━━━━━ Excerpted records

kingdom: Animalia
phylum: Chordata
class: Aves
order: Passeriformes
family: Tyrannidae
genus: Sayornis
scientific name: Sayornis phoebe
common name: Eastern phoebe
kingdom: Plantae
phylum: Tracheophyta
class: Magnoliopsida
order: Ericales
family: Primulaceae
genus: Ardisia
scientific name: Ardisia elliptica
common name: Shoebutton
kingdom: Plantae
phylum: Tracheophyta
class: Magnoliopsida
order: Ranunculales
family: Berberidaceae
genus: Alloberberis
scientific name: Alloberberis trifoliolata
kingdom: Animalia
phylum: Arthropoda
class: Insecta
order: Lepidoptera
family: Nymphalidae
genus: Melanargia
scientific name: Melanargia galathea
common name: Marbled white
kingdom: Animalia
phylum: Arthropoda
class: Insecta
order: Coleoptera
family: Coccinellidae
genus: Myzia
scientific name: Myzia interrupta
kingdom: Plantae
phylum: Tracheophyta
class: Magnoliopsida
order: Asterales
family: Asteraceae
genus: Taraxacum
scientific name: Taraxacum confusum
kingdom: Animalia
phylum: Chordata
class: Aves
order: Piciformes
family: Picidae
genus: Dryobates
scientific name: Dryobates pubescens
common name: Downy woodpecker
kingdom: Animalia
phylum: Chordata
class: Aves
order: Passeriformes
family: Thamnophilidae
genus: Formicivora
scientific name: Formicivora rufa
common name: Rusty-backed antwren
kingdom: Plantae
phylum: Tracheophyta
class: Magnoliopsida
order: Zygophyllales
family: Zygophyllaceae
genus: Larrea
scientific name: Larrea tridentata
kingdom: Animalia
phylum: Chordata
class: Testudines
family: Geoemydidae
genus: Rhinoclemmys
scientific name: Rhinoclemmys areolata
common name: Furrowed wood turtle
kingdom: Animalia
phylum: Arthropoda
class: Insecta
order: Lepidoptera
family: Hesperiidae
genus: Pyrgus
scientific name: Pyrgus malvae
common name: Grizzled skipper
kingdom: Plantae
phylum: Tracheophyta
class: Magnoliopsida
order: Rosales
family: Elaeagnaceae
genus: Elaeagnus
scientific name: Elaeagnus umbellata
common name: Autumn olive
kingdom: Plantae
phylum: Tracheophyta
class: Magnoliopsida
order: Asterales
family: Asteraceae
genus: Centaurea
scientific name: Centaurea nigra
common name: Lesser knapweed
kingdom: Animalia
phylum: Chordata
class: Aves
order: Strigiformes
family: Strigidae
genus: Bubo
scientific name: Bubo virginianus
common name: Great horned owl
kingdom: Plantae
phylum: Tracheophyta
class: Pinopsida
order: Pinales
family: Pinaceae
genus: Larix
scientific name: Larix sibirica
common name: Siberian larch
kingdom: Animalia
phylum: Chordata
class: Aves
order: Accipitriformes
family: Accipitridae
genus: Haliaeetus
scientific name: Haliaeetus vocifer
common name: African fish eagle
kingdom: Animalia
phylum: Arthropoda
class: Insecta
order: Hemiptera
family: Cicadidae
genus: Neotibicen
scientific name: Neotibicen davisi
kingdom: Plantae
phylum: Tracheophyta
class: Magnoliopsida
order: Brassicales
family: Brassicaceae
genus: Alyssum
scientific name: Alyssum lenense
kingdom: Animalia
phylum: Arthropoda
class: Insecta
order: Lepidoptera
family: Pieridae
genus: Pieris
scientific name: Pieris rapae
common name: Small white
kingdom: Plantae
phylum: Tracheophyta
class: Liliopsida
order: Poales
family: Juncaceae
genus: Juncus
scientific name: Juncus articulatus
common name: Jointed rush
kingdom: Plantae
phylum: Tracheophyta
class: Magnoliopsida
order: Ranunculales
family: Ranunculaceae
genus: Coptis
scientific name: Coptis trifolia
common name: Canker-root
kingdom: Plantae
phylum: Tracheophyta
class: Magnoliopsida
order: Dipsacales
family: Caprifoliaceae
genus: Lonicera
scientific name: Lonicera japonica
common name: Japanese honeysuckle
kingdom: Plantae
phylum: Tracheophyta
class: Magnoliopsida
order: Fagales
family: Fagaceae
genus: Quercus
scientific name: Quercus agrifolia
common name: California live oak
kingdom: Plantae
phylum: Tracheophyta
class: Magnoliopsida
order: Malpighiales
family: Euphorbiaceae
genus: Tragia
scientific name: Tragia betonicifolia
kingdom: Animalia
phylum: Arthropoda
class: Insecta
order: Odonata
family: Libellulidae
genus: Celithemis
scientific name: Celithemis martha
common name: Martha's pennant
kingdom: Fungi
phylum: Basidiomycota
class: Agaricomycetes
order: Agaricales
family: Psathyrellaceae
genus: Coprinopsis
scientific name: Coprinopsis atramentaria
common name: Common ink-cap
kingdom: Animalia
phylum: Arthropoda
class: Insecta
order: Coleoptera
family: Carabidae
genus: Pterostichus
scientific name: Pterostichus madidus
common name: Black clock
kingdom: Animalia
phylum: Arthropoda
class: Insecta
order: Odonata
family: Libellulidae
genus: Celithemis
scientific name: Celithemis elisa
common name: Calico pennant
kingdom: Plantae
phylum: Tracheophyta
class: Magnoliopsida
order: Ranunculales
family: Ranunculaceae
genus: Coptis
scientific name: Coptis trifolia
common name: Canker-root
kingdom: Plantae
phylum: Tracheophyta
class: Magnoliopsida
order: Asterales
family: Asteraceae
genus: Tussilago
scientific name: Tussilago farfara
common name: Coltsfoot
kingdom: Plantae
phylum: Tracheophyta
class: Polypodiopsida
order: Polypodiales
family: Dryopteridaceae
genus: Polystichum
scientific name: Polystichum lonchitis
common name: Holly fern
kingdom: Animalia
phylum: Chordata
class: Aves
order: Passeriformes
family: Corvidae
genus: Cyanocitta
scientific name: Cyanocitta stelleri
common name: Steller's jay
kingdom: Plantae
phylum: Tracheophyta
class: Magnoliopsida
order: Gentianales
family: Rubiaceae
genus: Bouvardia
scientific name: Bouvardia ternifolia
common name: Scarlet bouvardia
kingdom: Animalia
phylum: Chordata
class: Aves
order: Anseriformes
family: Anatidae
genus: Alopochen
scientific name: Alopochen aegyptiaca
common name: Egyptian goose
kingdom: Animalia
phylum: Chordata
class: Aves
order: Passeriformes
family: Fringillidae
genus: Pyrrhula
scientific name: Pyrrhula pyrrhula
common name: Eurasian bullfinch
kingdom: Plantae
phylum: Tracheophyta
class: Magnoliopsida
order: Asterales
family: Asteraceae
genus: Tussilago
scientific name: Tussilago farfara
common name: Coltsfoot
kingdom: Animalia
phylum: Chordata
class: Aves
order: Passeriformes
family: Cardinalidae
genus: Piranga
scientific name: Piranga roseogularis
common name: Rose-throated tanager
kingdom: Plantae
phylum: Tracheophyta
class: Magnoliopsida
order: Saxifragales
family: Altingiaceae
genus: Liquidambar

━━━━━━━━━━

Rewrite the data above as one numbered list with a single line per entry, omitting any blank lines.

**Answer in full**
1. kingdom: Animalia
2. phylum: Chordata
3. class: Aves
4. order: Passeriformes
5. family: Tyrannidae
6. genus: Sayornis
7. scientific name: Sayornis phoebe
8. common name: Eastern phoebe
9. kingdom: Plantae
10. phylum: Tracheophyta
11. class: Magnoliopsida
12. order: Ericales
13. family: Primulaceae
14. genus: Ardisia
15. scientific name: Ardisia elliptica
16. common name: Shoebutton
17. kingdom: Plantae
18. phylum: Tracheophyta
19. class: Magnoliopsida
20. order: Ranunculales
21. family: Berberidaceae
22. genus: Alloberberis
23. scientific name: Alloberberis trifoliolata
24. kingdom: Animalia
25. phylum: Arthropoda
26. class: Insecta
27. order: Lepidoptera
28. family: Nymphalidae
29. genus: Melanargia
30. scientific name: Melanargia galathea
31. common name: Marbled white
32. kingdom: Animalia
33. phylum: Arthropoda
34. class: Insecta
35. order: Coleoptera
36. family: Coccinellidae
37. genus: Myzia
38. scientific name: Myzia interrupta
39. kingdom: Plantae
40. phylum: Tracheophyta
41. class: Magnoliopsida
42. order: Asterales
43. family: Asteraceae
44. genus: Taraxacum
45. scientific name: Taraxacum confusum
46. kingdom: Animalia
47. phylum: Chordata
48. class: Aves
49. order: Piciformes
50. family: Picidae
51. genus: Dryobates
52. scientific name: Dryobates pubescens
53. common name: Downy woodpecker
54. kingdom: Animalia
55. phylum: Chordata
56. class: Aves
57. order: Passeriformes
58. family: Thamnophilidae
59. genus: Formicivora
60. scientific name: Formicivora rufa
61. common name: Rusty-backed antwren
62. kingdom: Plantae
63. phylum: Tracheophyta
64. class: Magnoliopsida
65. order: Zygophyllales
66. family: Zygophyllaceae
67. genus: Larrea
68. scientific name: Larrea tridentata
69. kingdom: Animalia
70. phylum: Chordata
71. class: Testudines
72. family: Geoemydidae
73. genus: Rhinoclemmys
74. scientific name: Rhinoclemmys areolata
75. common name: Furrowed wood turtle
76. kingdom: Animalia
77. phylum: Arthropoda
78. class: Insecta
79. order: Lepidoptera
80. family: Hesperiidae
81. genus: Pyrgus
82. scientific name: Pyrgus malvae
83. common name: Grizzled skipper
84. kingdom: Plantae
85. phylum: Tracheophyta
86. class: Magnoliopsida
87. order: Rosales
88. family: Elaeagnaceae
89. genus: Elaeagnus
90. scientific name: Elaeagnus umbellata
91. common name: Autumn olive
92. kingdom: Plantae
93. phylum: Tracheophyta
94. class: Magnoliopsida
95. order: Asterales
96. family: Asteraceae
97. genus: Centaurea
98. scientific name: Centaurea nigra
99. common name: Lesser knapweed
100. kingdom: Animalia
101. phylum: Chordata
102. class: Aves
103. order: Strigiformes
104. family: Strigidae
105. genus: Bubo
106. scientific name: Bubo virginianus
107. common name: Great horned owl
108. kingdom: Plantae
109. phylum: Tracheophyta
110. class: Pinopsida
111. order: Pinales
112. family: Pinaceae
113. genus: Larix
114. scientific name: Larix sibirica
115. common name: Siberian larch
116. kingdom: Animalia
117. phylum: Chordata
118. class: Aves
119. order: Accipitriformes
120. family: Accipitridae
121. genus: Haliaeetus
122. scientific name: Haliaeetus vocifer
123. common name: African fish eagle
124. kingdom: Animalia
125. phylum: Arthropoda
126. class: Insecta
127. order: Hemiptera
128. family: Cicadidae
129. genus: Neotibicen
130. scientific name: Neotibicen davisi
131. kingdom: Plantae
132. phylum: Tracheophyta
133. class: Magnoliopsida
134. order: Brassicales
135. family: Brassicaceae
136. genus: Alyssum
137. scientific name: Alyssum lenense
138. kingdom: Animalia
139. phylum: Arthropoda
140. class: Insecta
141. order: Lepidoptera
142. family: Pieridae
143. genus: Pieris
144. scientific name: Pieris rapae
145. common name: Small white
146. kingdom: Plantae
147. phylum: Tracheophyta
148. class: Liliopsida
149. order: Poales
150. family: Juncaceae
151. genus: Juncus
152. scientific name: Juncus articulatus
153. common name: Jointed rush
154. kingdom: Plantae
155. phylum: Tracheophyta
156. class: Magnoliopsida
157. order: Ranunculales
158. family: Ranunculaceae
159. genus: Coptis
160. scientific name: Coptis trifolia
161. common name: Canker-root
162. kingdom: Plantae
163. phylum: Tracheophyta
164. class: Magnoliopsida
165. order: Dipsacales
166. family: Caprifoliaceae
167. genus: Lonicera
168. scientific name: Lonicera japonica
169. common name: Japanese honeysuckle
170. kingdom: Plantae
171. phylum: Tracheophyta
172. class: Magnoliopsida
173. order: Fagales
174. family: Fagaceae
175. genus: Quercus
176. scientific name: Quercus agrifolia
177. common name: California live oak
178. kingdom: Plantae
179. phylum: Tracheophyta
180. class: Magnoliopsida
181. order: Malpighiales
182. family: Euphorbiaceae
183. genus: Tragia
184. scientific name: Tragia betonicifolia
185. kingdom: Animalia
186. phylum: Arthropoda
187. class: Insecta
188. order: Odonata
189. family: Libellulidae
190. genus: Celithemis
191. scientific name: Celithemis martha
192. common name: Martha's pennant
193. kingdom: Fungi
194. phylum: Basidiomycota
195. class: Agaricomycetes
196. order: Agaricales
197. family: Psathyrellaceae
198. genus: Coprinopsis
199. scientific name: Coprinopsis atramentaria
200. common name: Common ink-cap
201. kingdom: Animalia
202. phylum: Arthropoda
203. class: Insecta
204. order: Coleoptera
205. family: Carabidae
206. genus: Pterostichus
207. scientific name: Pterostichus madidus
208. common name: Black clock
209. kingdom: Animalia
210. phylum: Arthropoda
211. class: Insecta
212. order: Odonata
213. family: Libellulidae
214. genus: Celithemis
215. scientific name: Celithemis elisa
216. common name: Calico pennant
217. kingdom: Plantae
218. phylum: Tracheophyta
219. class: Magnoliopsida
220. order: Ranunculales
221. family: Ranunculaceae
222. genus: Coptis
223. scientific name: Coptis trifolia
224. common name: Canker-root
225. kingdom: Plantae
226. phylum: Tracheophyta
227. class: Magnoliopsida
228. order: Asterales
229. family: Asteraceae
230. genus: Tussilago
231. scientific name: Tussilago farfara
232. common name: Coltsfoot
233. kingdom: Plantae
234. phylum: Tracheophyta
235. class: Polypodiopsida
236. order: Polypodiales
237. family: Dryopteridaceae
238. genus: Polystichum
239. scientific name: Polystichum lonchitis
240. common name: Holly fern
241. kingdom: Animalia
242. phylum: Chordata
243. class: Aves
244. order: Passeriformes
245. family: Corvidae
246. genus: Cyanocitta
247. scientific name: Cyanocitta stelleri
248. common name: Steller's jay
249. kingdom: Plantae
250. phylum: Tracheophyta
251. class: Magnoliopsida
252. order: Gentianales
253. family: Rubiaceae
254. genus: Bouvardia
255. scientific name: Bouvardia ternifolia
256. common name: Scarlet bouvardia
257. kingdom: Animalia
258. phylum: Chordata
259. class: Aves
260. order: Anseriformes
261. family: Anatidae
262. genus: Alopochen
263. scientific name: Alopochen aegyptiaca
264. common name: Egyptian goose
265. kingdom: Animalia
266. phylum: Chordata
267. class: Aves
268. order: Passeriformes
269. family: Fringillidae
270. genus: Pyrrhula
271. scientific name: Pyrrhula pyrrhula
272. common name: Eurasian bullfinch
273. kingdom: Plantae
274. phylum: Tracheophyta
275. class: Magnoliopsida
276. order: Asterales
277. family: Asteraceae
278. genus: Tussilago
279. scientific name: Tussilago farfara
280. common name: Coltsfoot
281. kingdom: Animalia
282. phylum: Chordata
283. class: Aves
284. order: Passeriformes
285. family: Cardinalidae
286. genus: Piranga
287. scientific name: Piranga roseogularis
288. common name: Rose-throated tanager
289. kingdom: Plantae
290. phylum: Tracheophyta
291. class: Magnoliopsida
292. order: Saxifragales
293. family: Altingiaceae
294. genus: Liquidambar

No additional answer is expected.